Yang Perlu Dikerjakan -
1. Menurut teks tentang empowerment, empowerment dikenal oleh sebagian besar dari kita sebagai apa?
2. Lanjutkan teks tentang empowerment mulai dari kalimat terakhirnya.

Rabu, 06 Januari 2016

Empowerment, Stress dan Konflik

TUGAS KE 4 
 
Anisa Triananda
3PA13
11513080

 
A.    Definisi Empowerment

Empowerment, merupakan istilah yang cukup populer dalam bidang manajemen khususnya manajemen Sumber Daya Manusia. Banyak penafsiran tentang empowerment. Dan salah satu penafsiran yang dikenal oleh sebagian besar dari kita adalah empowerment sebagai pendelegasian wewenang dari atasan kepada bawahan.
Empowerment , yaitu upaya mengaktualisasikan potensi yang sudah dimiliki oleh masyarakat..Pendekatan pemberdayaan masyarakat yang demikian tentunya diharapkan memberikan peranan kepada individu bukan sebagai obyek, tetapi sebagai pelaku atau aktor yang menentukan hidup mereka sendiri.

Data yang Diberikan -
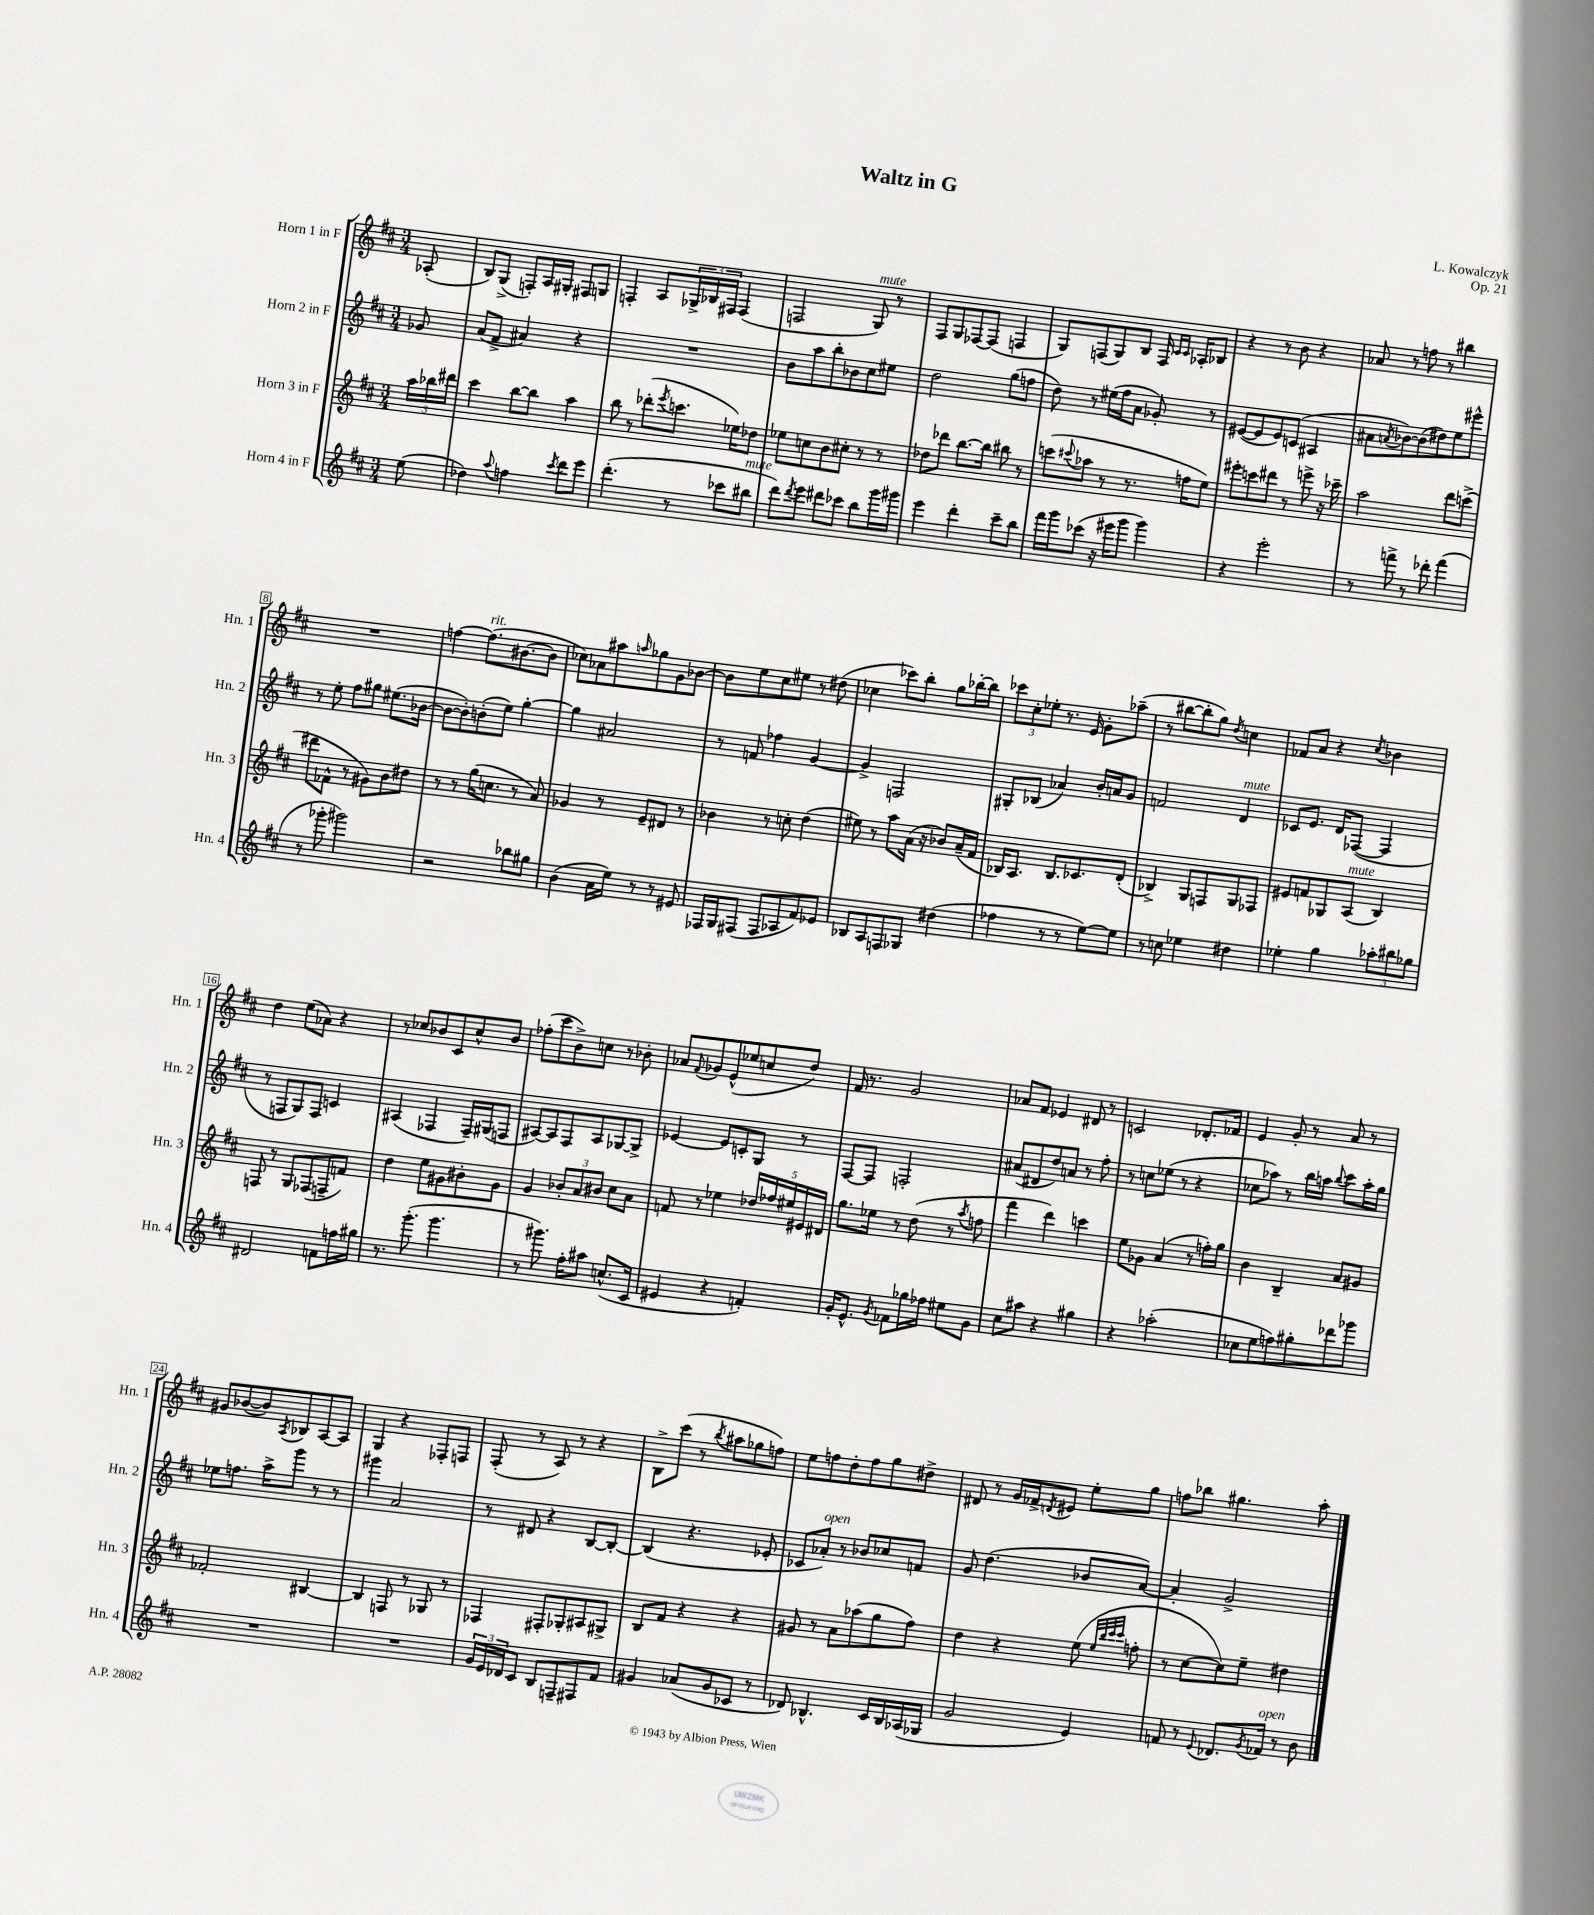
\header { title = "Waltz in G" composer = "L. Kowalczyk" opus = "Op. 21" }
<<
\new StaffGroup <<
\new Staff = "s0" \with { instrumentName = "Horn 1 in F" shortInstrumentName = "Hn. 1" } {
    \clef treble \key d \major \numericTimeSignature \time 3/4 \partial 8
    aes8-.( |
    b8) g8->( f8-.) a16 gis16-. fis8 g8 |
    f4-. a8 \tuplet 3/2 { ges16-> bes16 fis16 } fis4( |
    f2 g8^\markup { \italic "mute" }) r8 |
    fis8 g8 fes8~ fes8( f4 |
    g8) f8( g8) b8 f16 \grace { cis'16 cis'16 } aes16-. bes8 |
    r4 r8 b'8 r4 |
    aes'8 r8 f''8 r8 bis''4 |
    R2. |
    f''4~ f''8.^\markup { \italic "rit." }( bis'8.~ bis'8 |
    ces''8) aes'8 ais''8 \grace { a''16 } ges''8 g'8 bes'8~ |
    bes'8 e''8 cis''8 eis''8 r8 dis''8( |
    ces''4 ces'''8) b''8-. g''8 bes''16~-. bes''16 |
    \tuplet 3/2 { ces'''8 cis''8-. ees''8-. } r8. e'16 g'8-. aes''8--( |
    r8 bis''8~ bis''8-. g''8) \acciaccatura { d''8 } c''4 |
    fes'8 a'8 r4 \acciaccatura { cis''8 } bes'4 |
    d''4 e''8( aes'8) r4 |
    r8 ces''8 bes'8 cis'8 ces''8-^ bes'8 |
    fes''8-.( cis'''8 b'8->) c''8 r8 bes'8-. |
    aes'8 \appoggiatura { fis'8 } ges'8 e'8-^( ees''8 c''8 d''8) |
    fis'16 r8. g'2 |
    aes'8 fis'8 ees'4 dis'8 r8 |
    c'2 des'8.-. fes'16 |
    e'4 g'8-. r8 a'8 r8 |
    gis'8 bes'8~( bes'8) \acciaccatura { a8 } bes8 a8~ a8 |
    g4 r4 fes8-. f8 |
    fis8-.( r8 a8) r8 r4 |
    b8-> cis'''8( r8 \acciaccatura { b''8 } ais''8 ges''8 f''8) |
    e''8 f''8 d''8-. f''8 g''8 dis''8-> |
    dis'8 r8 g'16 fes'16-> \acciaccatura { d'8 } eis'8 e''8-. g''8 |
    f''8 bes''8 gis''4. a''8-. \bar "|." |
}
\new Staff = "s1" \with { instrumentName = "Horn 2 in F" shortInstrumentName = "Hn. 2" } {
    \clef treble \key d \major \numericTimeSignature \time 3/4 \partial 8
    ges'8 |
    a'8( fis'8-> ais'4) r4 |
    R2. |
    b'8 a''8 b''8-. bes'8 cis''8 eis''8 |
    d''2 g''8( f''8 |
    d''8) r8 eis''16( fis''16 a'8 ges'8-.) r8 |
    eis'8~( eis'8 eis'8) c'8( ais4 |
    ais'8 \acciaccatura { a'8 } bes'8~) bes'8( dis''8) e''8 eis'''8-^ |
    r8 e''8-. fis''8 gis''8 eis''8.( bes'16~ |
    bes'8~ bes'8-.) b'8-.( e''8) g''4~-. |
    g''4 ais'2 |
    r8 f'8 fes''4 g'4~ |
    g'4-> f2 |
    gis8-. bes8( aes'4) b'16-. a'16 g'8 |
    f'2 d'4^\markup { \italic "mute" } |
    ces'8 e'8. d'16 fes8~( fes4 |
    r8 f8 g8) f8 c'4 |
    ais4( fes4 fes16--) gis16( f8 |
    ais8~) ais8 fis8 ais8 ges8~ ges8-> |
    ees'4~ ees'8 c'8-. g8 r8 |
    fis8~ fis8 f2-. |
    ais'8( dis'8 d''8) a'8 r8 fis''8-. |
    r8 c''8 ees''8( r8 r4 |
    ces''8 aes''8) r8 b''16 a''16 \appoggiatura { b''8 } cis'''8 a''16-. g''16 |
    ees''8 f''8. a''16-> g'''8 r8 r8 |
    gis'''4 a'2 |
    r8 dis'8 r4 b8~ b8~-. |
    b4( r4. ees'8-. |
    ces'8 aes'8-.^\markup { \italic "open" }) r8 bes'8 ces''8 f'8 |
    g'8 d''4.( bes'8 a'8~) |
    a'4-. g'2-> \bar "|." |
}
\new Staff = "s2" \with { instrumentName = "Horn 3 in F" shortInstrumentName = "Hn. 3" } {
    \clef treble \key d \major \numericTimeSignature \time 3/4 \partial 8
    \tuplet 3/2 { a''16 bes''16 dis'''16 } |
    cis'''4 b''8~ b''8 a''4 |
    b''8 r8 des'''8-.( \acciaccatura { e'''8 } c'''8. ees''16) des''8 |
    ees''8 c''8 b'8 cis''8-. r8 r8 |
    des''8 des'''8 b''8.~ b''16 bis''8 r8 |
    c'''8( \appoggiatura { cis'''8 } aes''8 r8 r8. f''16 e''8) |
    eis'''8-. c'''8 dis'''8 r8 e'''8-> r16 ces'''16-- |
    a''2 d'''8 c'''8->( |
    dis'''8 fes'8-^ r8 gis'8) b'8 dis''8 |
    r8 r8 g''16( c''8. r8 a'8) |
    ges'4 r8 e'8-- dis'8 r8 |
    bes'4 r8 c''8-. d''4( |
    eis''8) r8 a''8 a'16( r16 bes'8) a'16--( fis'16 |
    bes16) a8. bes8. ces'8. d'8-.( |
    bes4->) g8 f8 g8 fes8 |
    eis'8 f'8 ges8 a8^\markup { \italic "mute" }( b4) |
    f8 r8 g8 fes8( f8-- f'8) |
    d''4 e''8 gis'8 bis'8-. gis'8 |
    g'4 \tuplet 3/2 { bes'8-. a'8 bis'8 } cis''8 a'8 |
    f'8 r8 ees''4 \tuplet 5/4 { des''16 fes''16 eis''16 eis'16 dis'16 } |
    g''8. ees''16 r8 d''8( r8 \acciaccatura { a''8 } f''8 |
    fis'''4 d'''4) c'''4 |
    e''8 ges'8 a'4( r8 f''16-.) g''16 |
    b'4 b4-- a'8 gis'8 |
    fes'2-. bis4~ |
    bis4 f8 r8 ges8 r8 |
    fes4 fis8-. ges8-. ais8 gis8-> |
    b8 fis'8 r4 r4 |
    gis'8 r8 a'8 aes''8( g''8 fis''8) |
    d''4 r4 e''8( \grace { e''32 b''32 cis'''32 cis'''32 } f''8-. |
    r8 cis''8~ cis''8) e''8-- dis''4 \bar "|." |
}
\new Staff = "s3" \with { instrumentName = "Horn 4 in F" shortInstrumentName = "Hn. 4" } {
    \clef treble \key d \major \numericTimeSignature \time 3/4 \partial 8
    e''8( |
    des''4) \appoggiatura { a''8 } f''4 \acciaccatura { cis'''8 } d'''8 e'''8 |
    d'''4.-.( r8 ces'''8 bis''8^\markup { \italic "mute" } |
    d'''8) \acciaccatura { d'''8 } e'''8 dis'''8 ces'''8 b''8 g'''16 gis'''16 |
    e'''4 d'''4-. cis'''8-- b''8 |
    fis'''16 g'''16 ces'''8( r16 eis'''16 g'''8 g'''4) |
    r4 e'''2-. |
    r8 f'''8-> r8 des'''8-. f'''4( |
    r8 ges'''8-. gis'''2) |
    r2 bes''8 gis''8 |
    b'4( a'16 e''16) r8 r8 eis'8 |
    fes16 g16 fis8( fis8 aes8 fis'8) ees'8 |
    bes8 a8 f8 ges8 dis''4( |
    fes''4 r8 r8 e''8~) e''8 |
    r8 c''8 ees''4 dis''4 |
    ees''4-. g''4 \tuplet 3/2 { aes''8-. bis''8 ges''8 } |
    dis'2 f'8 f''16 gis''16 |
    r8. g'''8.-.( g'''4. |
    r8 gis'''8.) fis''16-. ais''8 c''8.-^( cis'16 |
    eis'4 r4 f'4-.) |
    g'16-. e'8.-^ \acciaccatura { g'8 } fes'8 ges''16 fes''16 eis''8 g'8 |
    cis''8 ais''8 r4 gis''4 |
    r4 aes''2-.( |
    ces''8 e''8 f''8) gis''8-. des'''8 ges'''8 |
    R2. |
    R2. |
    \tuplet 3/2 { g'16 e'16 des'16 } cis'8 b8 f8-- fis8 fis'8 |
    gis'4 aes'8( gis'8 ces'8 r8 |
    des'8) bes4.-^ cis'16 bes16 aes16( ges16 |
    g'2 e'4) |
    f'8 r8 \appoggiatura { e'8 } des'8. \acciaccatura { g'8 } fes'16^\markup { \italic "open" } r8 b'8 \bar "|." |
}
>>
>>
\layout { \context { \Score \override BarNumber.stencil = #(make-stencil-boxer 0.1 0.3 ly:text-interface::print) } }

Jawaban Tiap Tugas -
1. Sebagai pendelegasian wewenang dari atasan kepada bawahan.

2.
Secara umum pemberdayaan didefinisikan sebagai suatu proses sosial multi-dimensional yang membantu penduduk untuk mengawasi kehidupannya sendiri. Pemberdayaan itu merupakan suatu proses yang memupuk kekuasaan (yaitu, kemampuan mengimplementasikan) pada individu, untuk penggunaan bagi kehidupan mereka sendiri, komunitas mereka, dengan berbuat mengenai norma - norma yang mereka tentukan. (Page & Czuba, 1999:3).
Richard Carver, Managing Director dari Coverdale Organization mendefinisikan empowerment sebagai mendorong dan membolehkan seseorang untuk mengambil tanggung jawab secara pribadi untuk meningkatkan atau memperbaiki cara-cara menyelesaikan pekerjaan sehingga dapat meningkatkan kontribusi dalam pencapaian sasaran organisasi. Empowerment memerlukan penciptaan budaya yang mendorong pegawai dalam setiap tingkatan untuk melakukan sesuatu yang berbeda dan membantu pegawai untuk percaya diri dan kemampuan untuk melakukan perubahan.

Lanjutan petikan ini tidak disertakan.